Old UNIX V6 ed, lightly ported to modern systems.
The old UNIX version of 'ed', the line editor. This is
intended to be for academic interest more than anything and
perhaps shouldn't be used for any serious editing of system
files etc. You have been warned! :)
The binary is named 'ed-v6' so as not to clobber gnu ed.
There are some major differences between this and POSIX ed
(see the notes at the end for more info.)

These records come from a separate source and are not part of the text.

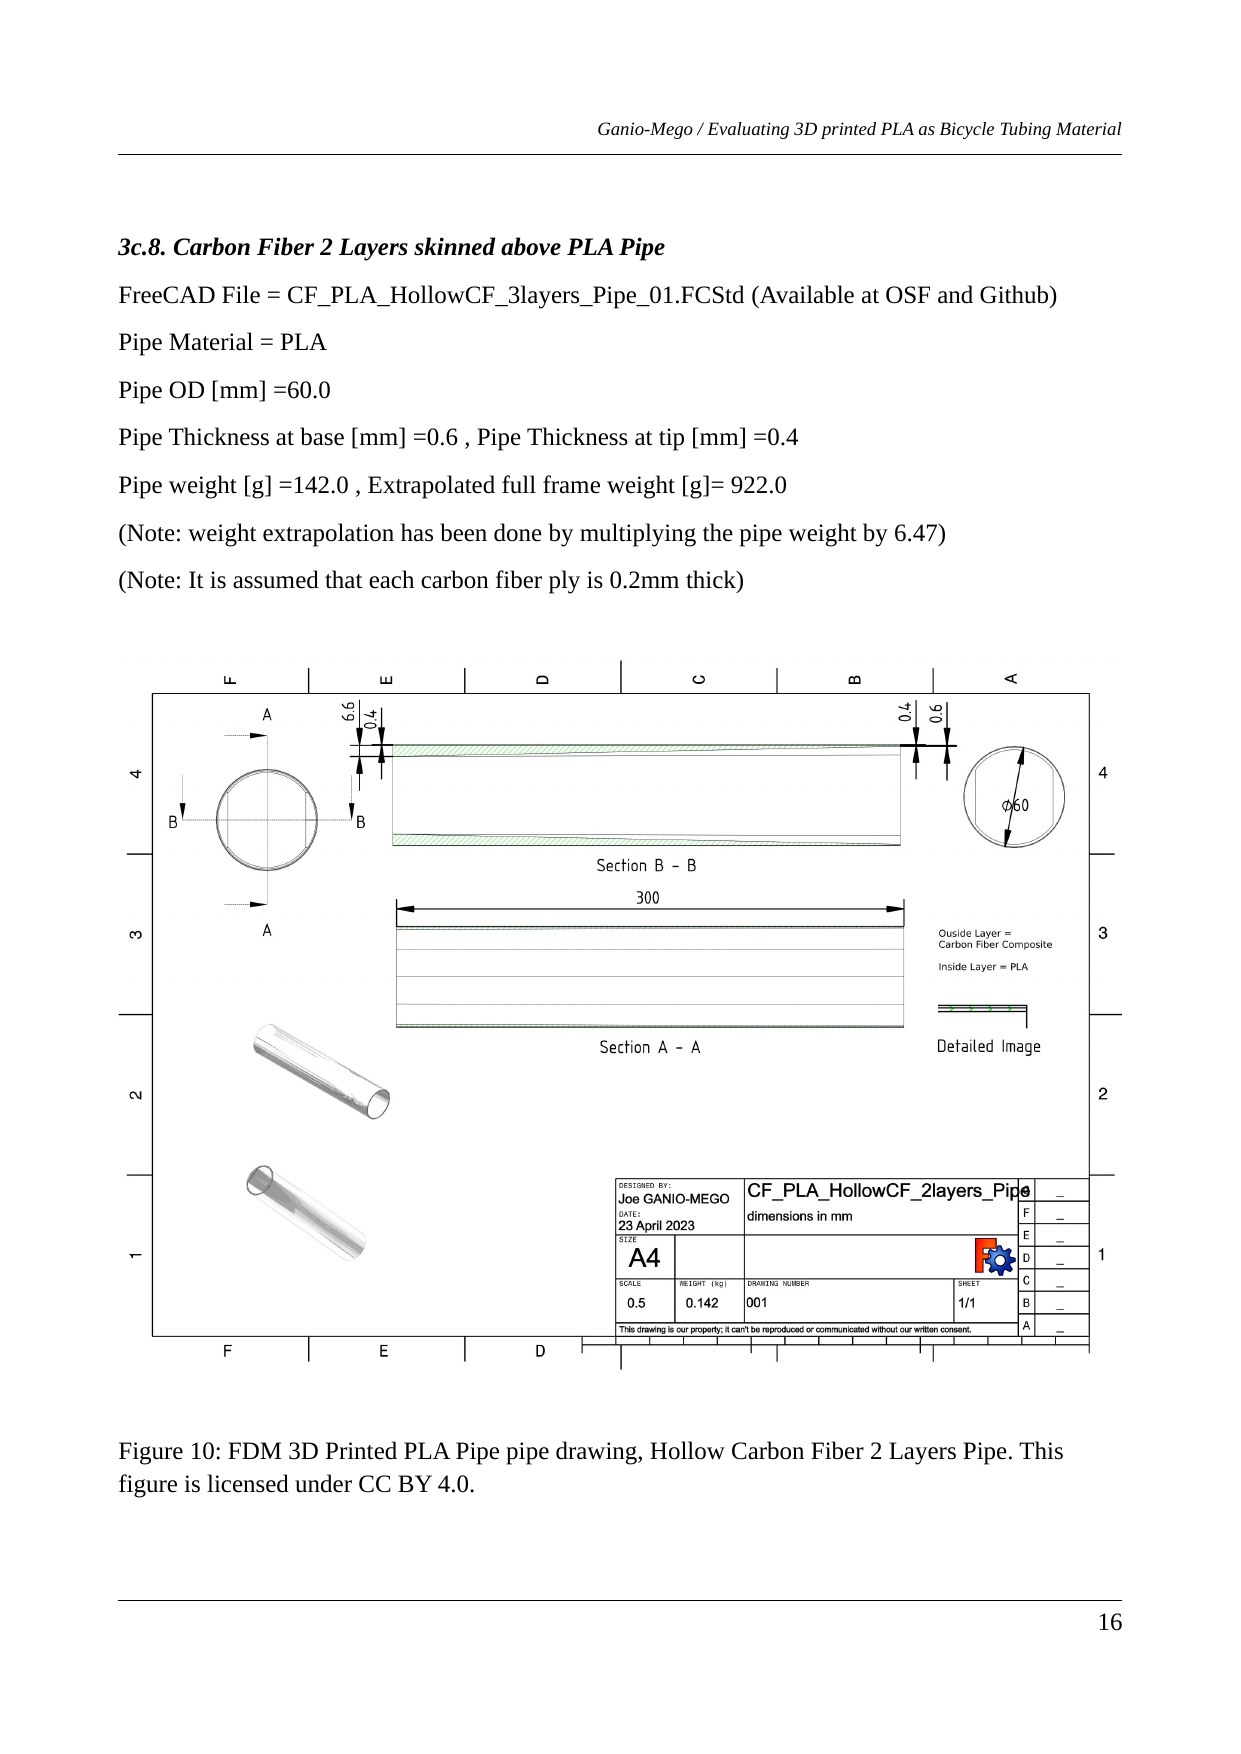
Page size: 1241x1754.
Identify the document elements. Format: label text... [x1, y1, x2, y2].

text Pipe OD [mm] =60.0 [118, 375, 1122, 404]
text (Note: weight extrapolation has been done by multiplying the pipe weight by 6.47) [118, 518, 1122, 546]
text Pipe Thickness at base [mm] =0.6 , Pipe Thickness at tip [mm] =0.4 [118, 422, 1122, 451]
text Pipe weight [g] =142.0 , Extrapolated full frame weight [g]= 922.0 [118, 470, 1122, 499]
text Figure 10: FDM 3D Printed PLA Pipe pipe drawing, Hollow Carbon Fiber 2 Layers Pipe. This figure is licensed under CC BY 4.0. [118, 1436, 1122, 1498]
text 3c.8. Carbon Fiber 2 Layers skinned above PLA Pipe [118, 232, 1122, 261]
text Pipe Material = PLA [118, 327, 1122, 356]
text FreeCAD File = CF_PLA_HollowCF_3layers_Pipe_01.FCStd (Available at OSF and Github) [118, 280, 1122, 308]
picture [118, 660, 1123, 1370]
text (Note: It is assumed that each carbon fiber ply is 0.2mm thick) [118, 565, 1122, 594]
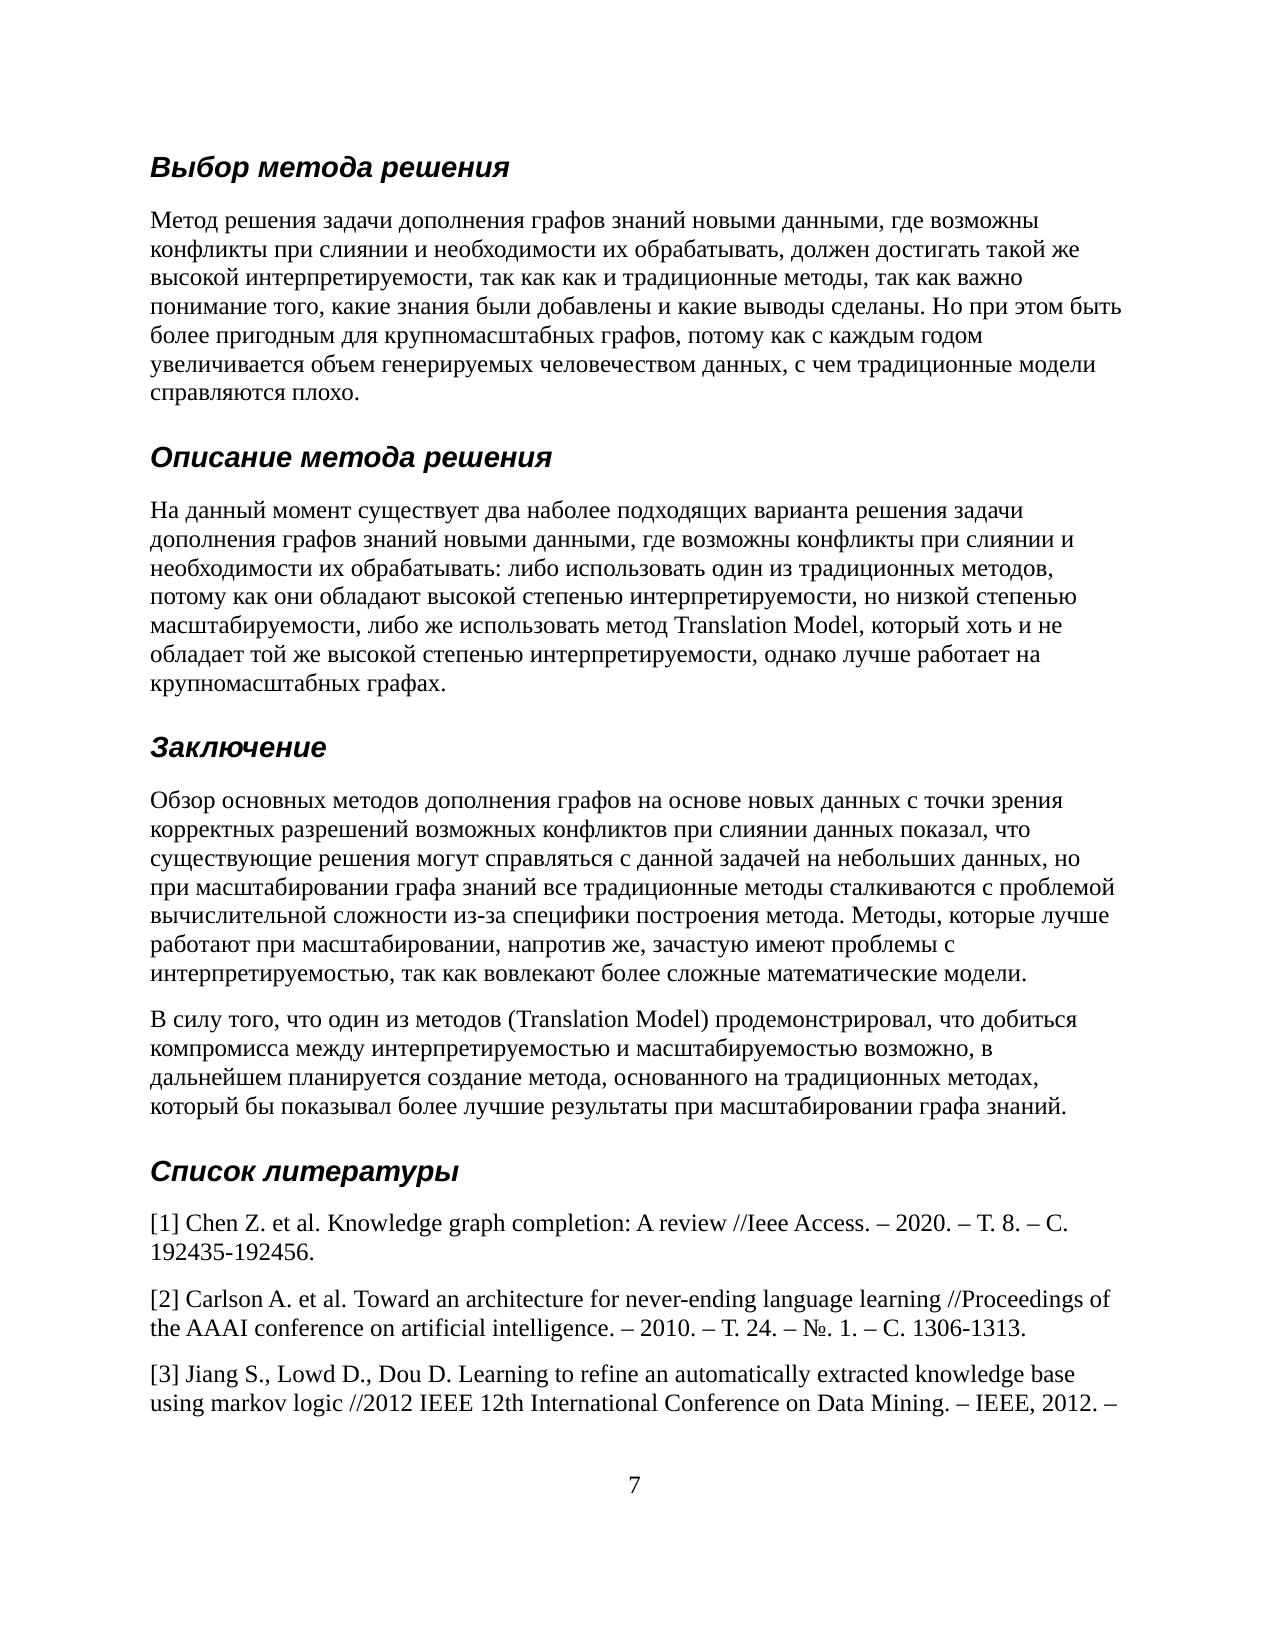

NOTE: The linked sources are redistributed on github
with no associated license.
OPTIONS
Build a 32 bit binary on x86_64 (Multilib needed):
M32=yes
Build a static binary (size is ~ 800k vs. ~ 18k for the
dynamic):
STATIC=yes
DEVELOPER'S NOTES
1. compile with a K&R compiler (not even ansified);
replacing =+ with += and using "=" for default
assignment
2. assume 32-bits or better (ldiv and ldivr, increasing the
sbrk to 4096)
3. use setjmp+longjmp instead of sysexit+reset
4. use lseek() instead of seek() (although still assumes
512 bytes)
5. copies the tempfilename to work on systems without
writable strings
6. use SIG_IGN instead of the numeric value "1"
7. remove the goto errlab since that doesn't work in ANSI C
8. commented out getpid() in favor of a local copy
9. renamed unix() to run_unix() because some systems (at
least some linux) annoyingly do a -Dunix=1
10. use sizeof(buf) instead of buf
11. renamed putchar() to putc() because gcc and clang
generate errors if you create a function called putchar()
with a different signature.
12. added a prototype for errfunc() because clang refuses to
honor `-ansi`
I've tried to keep these modifications as minimal as
possible in an effort to preserve the editor that I learned
unix on.
`ed.c.orig` is included so you can verify how minimal my
changes were.
MAINTAINER'S NOTES
Compilation:
Added -D_XOPEN_SOURCE=500 to compile with fcntl.h in
glibc-2.23.
Manual page:
If you are unfamiliar with ed then gnu ed has a very good
info page.
This is the closest I can find to the original man page:
https://freebsd.org/cgi/man.cgi?query=ed&manpath=Unix+Seventh+Edition
Among other things, there is no -p option, single , or ;
will throw errors, no G//, and r does not support shell
commands. H and h are also unsupported, so errors will lack
any explanation.
Using with rlwrap:
This does work with rlwrap, however it repeats every
command. This doesn't affect the functionality, but it can
look quite confusing to have everything repeated.